• **What you have to do**
Copy the entries below word for word, from the start through the line containing "Observed time: 10,53", and leave out the pictures.

• **Supplied data**
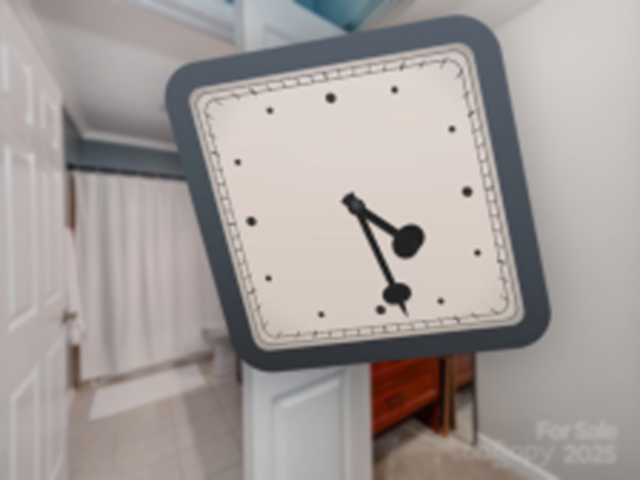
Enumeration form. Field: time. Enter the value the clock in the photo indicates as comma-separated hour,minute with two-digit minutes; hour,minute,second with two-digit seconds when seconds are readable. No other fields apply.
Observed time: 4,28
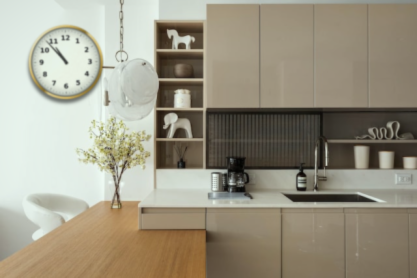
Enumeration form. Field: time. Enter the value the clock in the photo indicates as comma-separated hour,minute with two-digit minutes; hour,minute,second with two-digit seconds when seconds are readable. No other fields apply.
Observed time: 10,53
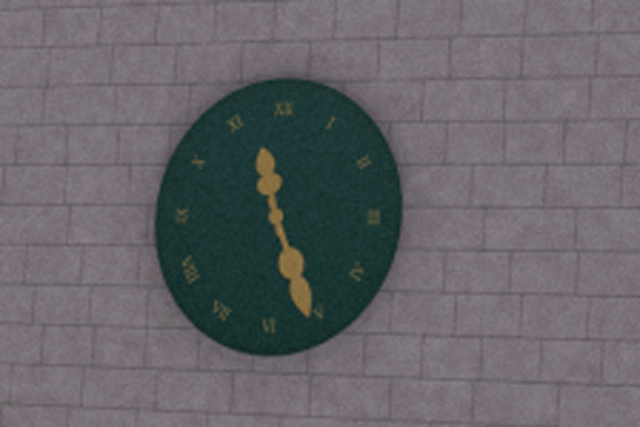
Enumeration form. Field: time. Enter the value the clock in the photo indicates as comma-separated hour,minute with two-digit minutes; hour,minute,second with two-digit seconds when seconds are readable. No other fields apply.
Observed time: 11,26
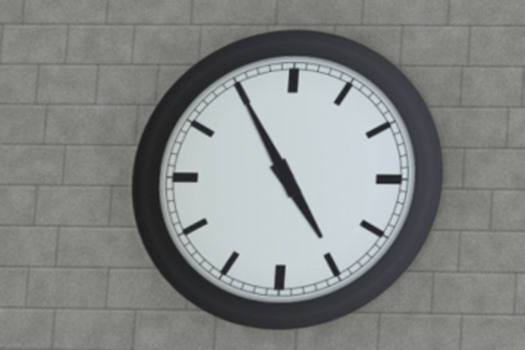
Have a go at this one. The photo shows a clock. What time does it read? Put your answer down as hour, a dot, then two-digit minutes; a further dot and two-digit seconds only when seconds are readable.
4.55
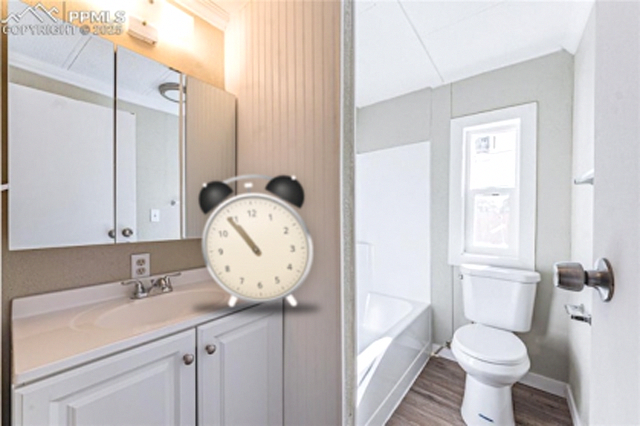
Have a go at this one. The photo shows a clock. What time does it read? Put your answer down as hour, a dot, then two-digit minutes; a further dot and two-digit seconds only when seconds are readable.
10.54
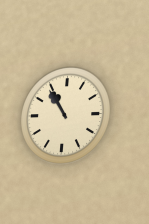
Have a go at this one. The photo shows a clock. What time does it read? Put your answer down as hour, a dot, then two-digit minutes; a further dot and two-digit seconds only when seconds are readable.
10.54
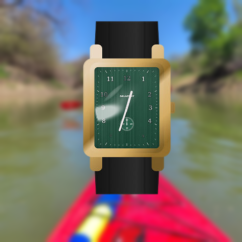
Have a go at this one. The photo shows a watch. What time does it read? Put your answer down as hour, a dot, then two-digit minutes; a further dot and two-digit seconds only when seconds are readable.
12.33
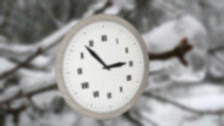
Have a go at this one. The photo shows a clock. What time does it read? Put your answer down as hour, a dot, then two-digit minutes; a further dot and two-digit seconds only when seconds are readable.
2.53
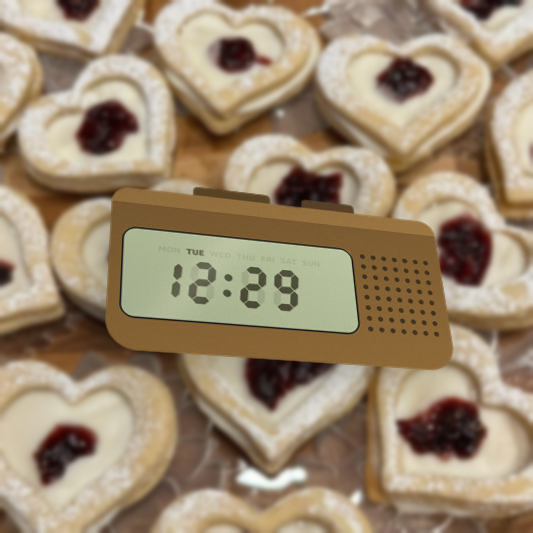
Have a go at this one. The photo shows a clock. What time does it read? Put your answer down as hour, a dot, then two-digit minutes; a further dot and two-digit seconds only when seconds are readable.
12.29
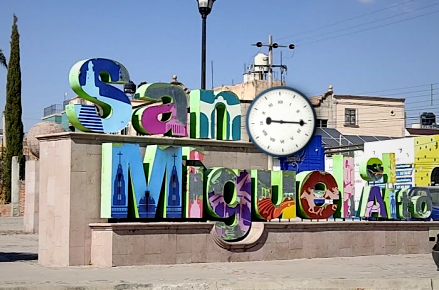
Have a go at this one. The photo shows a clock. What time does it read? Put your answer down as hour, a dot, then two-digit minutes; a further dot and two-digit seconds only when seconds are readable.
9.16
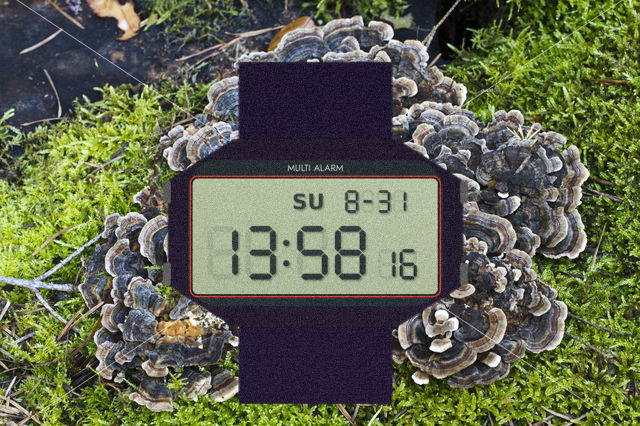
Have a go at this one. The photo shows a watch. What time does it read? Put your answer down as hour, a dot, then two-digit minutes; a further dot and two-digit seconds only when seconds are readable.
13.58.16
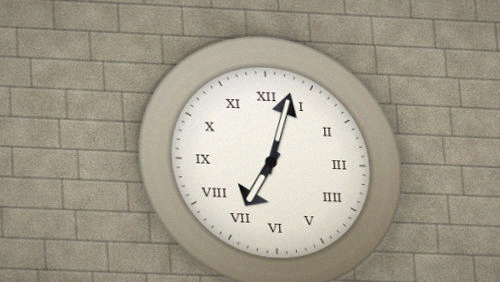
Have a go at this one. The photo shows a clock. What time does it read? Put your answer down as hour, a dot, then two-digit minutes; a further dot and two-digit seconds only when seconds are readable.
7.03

• **Reply**
Enumeration form. Field: time. Enter the value the clock in the photo indicates as comma-separated hour,minute with two-digit minutes; hour,minute,second with two-digit seconds when seconds are readable. No other fields apply.
Observed time: 4,28
Enumeration form. Field: time. Enter the value the clock in the photo indicates as comma-separated hour,minute with two-digit minutes; hour,minute,second with two-digit seconds when seconds are readable. No other fields apply.
Observed time: 10,53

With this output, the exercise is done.